Via de regra, os algoritmos de machine learning são bem documentados e possuem seu mecanismo de funcionamento (código-fonte) disponível para consulta e estudo. Não é plenamente correto atribuir a característica de “caixa preta” à vasta maioria dos algoritmos, uma vez que sua utilização se baseia numa lógica previsível e documentada.

Certo é que os algoritmos de machine learning fornecem uma modelagem computacional complexa, e não por acaso, têm apresentado uma acurácia preditiva superior à maioria das técnicas tradicionais, como a regressão linear, por exemplo. Em problemas particularmente complexos — como na área de saúde pública, medicina e economia da saúde –, envolvendo múltiplas variáveis que se relacionam de modo complexo, modelagens muito simples podem não ser ideais.

As técnicas tradicionalmente usadas na estatística tradicional, como a regressão acima mencionada, têm sua utilidade e seus prós e contras. Não à toa, fazem parte da rotina de predição e da inferência estatística de longa data.
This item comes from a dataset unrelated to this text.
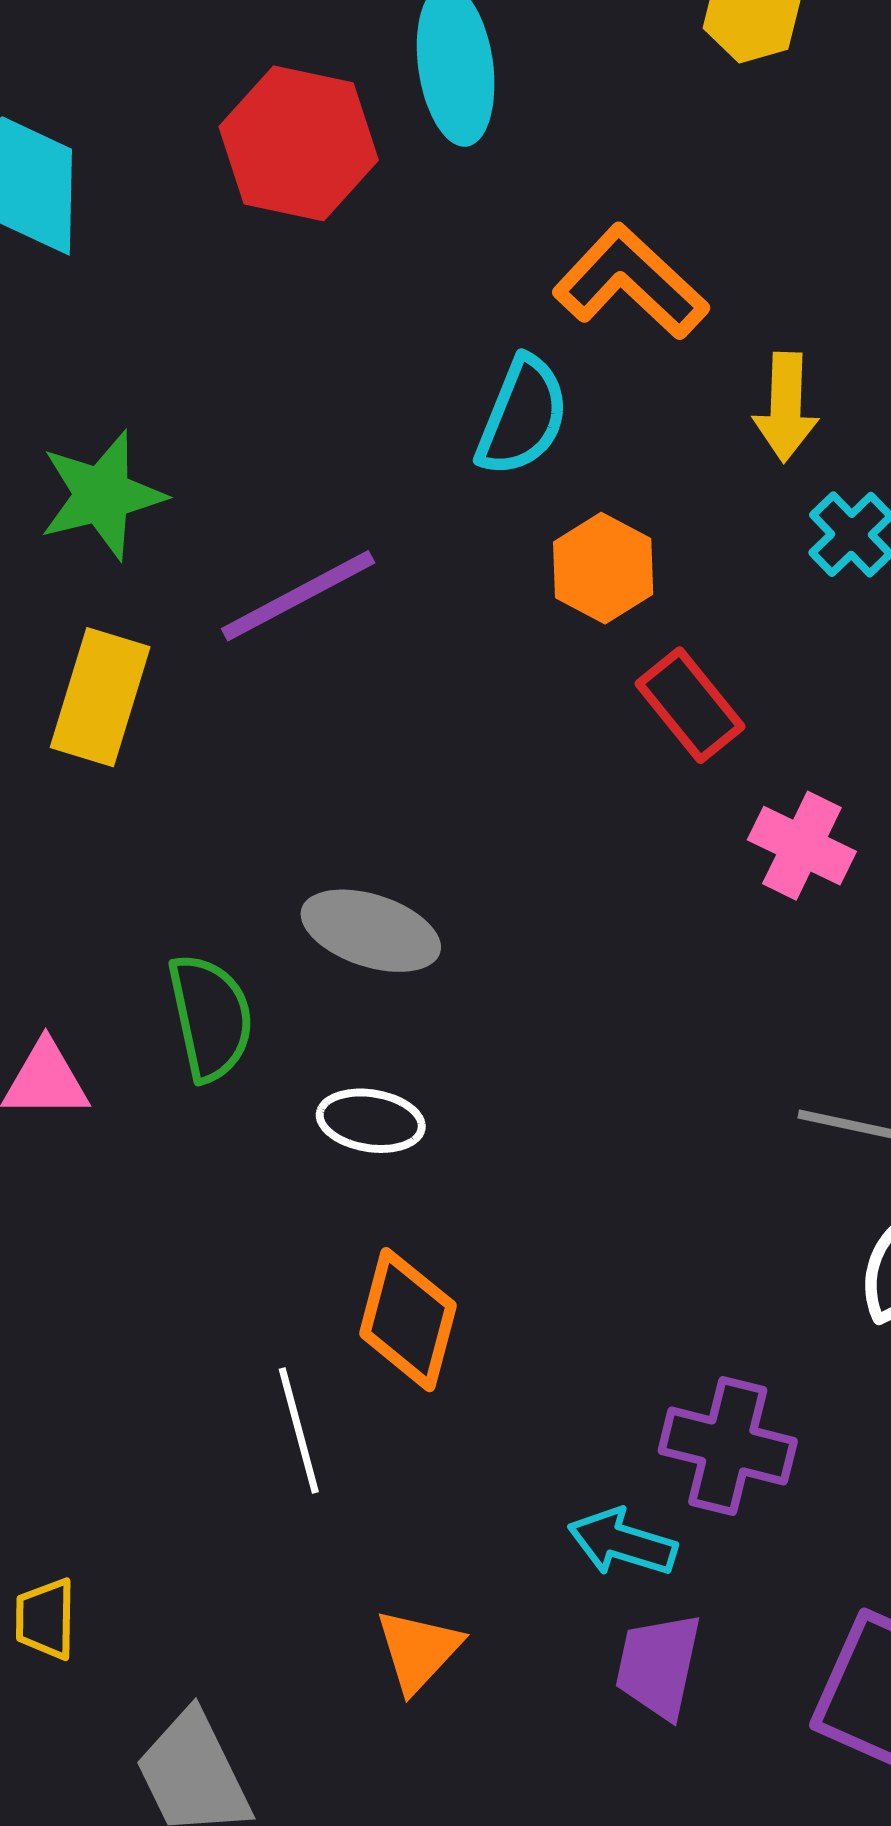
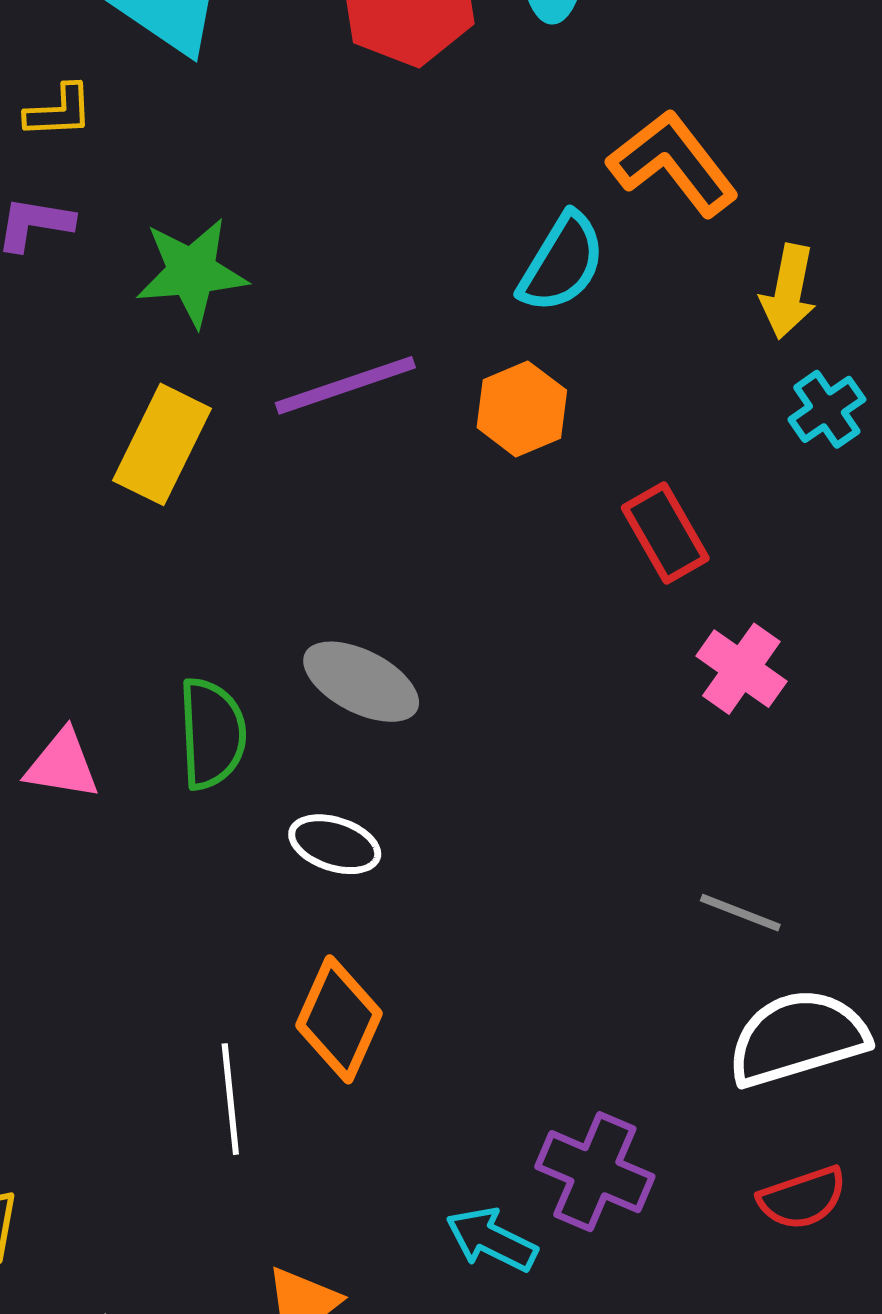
orange hexagon: (603, 568) -> (522, 409), moved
Mesmo em situações específicas, podem apresentar desempenho superior a algoritmos de machine learning, conforme as comparações feitas pelos cientistas de dados.

Uma vantagem delas é justamente a facilidade de sua interpretação, atribuindo pesos às variáveis preditoras que se somam num modelo linear, por exemplo — ainda que haja perda de acurácia preditiva em tal modelagem matemática de problemas complexos, ou ainda que se possa induzir a erros de interpretação pelo público leigo, com frequência creditando uma interpretação biológica pareada de modo exato ao modelo matemático simplificado.

Discernimento e boa técnica

A chave para adotar de maneira responsável uma ou outra técnica preditiva passa por alguns princípios:

  • Aprimorar continuamente os esforços de divulgação da IA junto às pessoas que utilizarão os modelos preditivos;
  • Aprimorar continuamente as técnicas de análise das variáveis preditoras, sobretudos nos algoritmos de deep learning, para que se identifiquem potenciais vieses dos modelos;
  • Comparar os prós e contras dos modelos tradicionais vs. modelos de machine learning utilizandoe métricas objetivas, sem ideias pré-concebidas ou achismos;
  • Aprimorar os métodos de interpretação dos mecanismos dos algoritmos de machine learning, para ampliar sua “explicabilidade” — um ramo de pesquisa chamado de “XAI – Explainable Artificial Intelligence“;
  • Utilizar boas práticas no processamento de big data e na modelagem de modelos preditivos, atentando-se a todas as etapas de pré-processamento e a todas as validações dos modelos.